* _What is expected_
Count the lines in the items below that contain the word "Which", and reply with the number alone.

* _Information supplied_
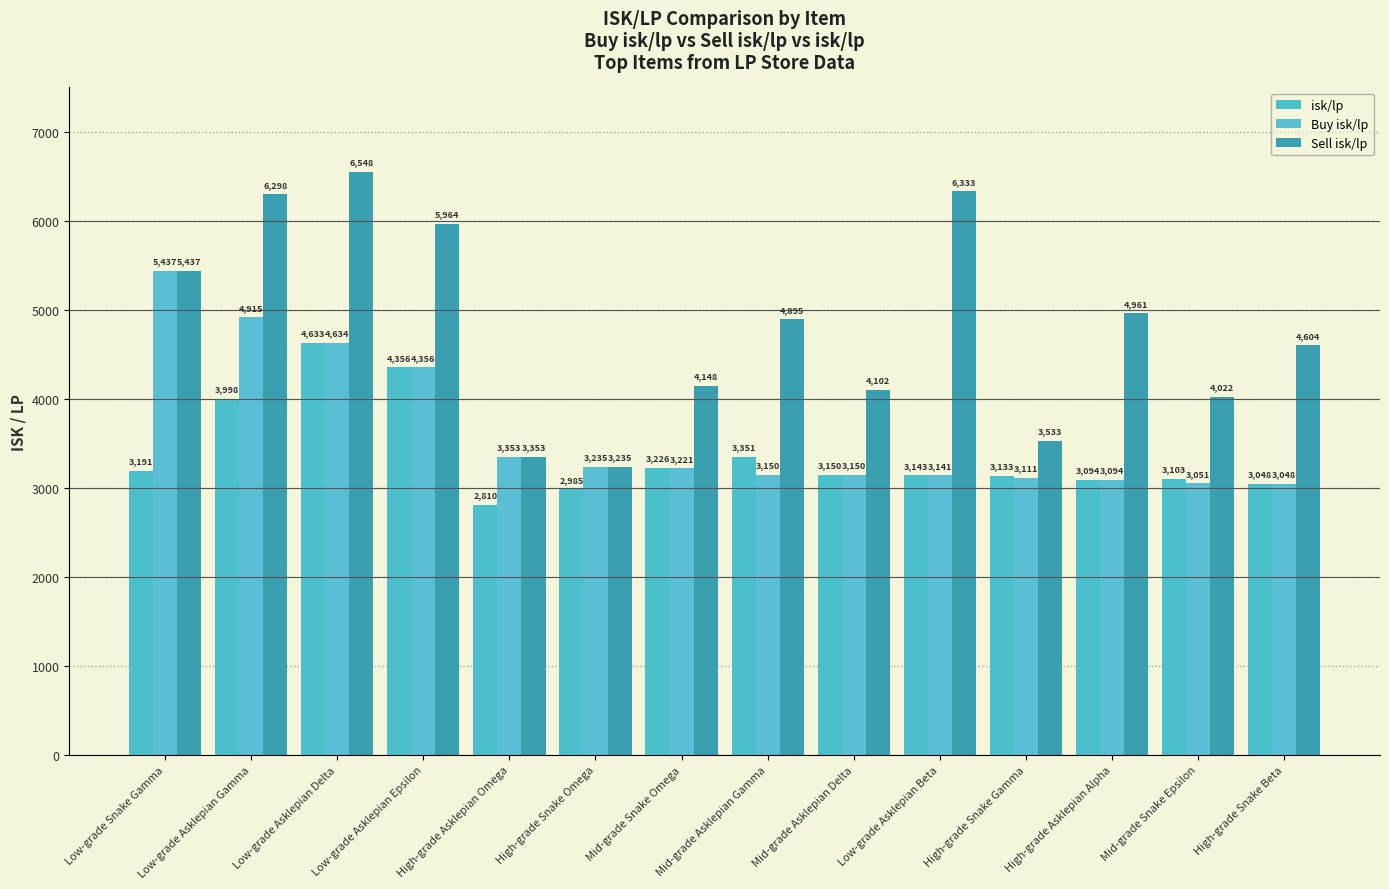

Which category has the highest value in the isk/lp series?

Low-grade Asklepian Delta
...
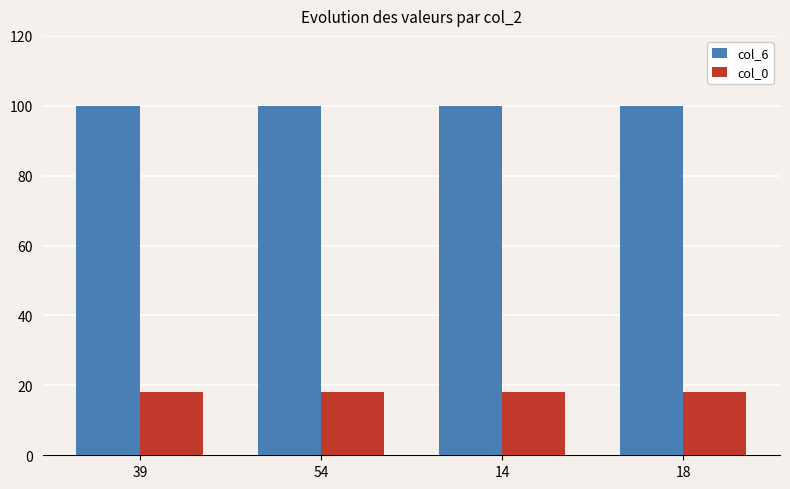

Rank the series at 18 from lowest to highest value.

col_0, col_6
* * *
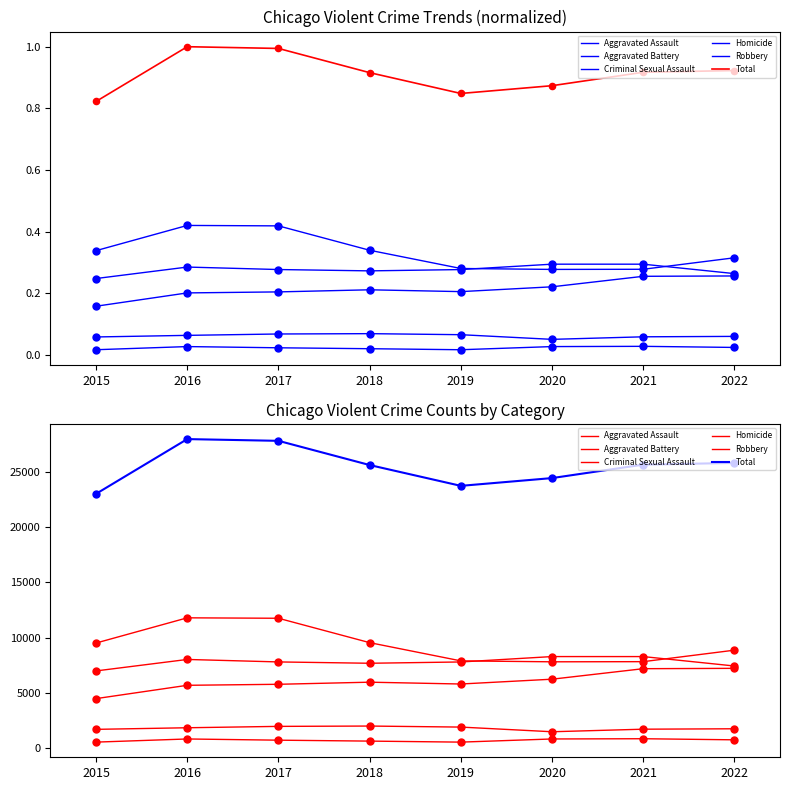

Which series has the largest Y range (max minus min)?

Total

* _Exercise answer_
2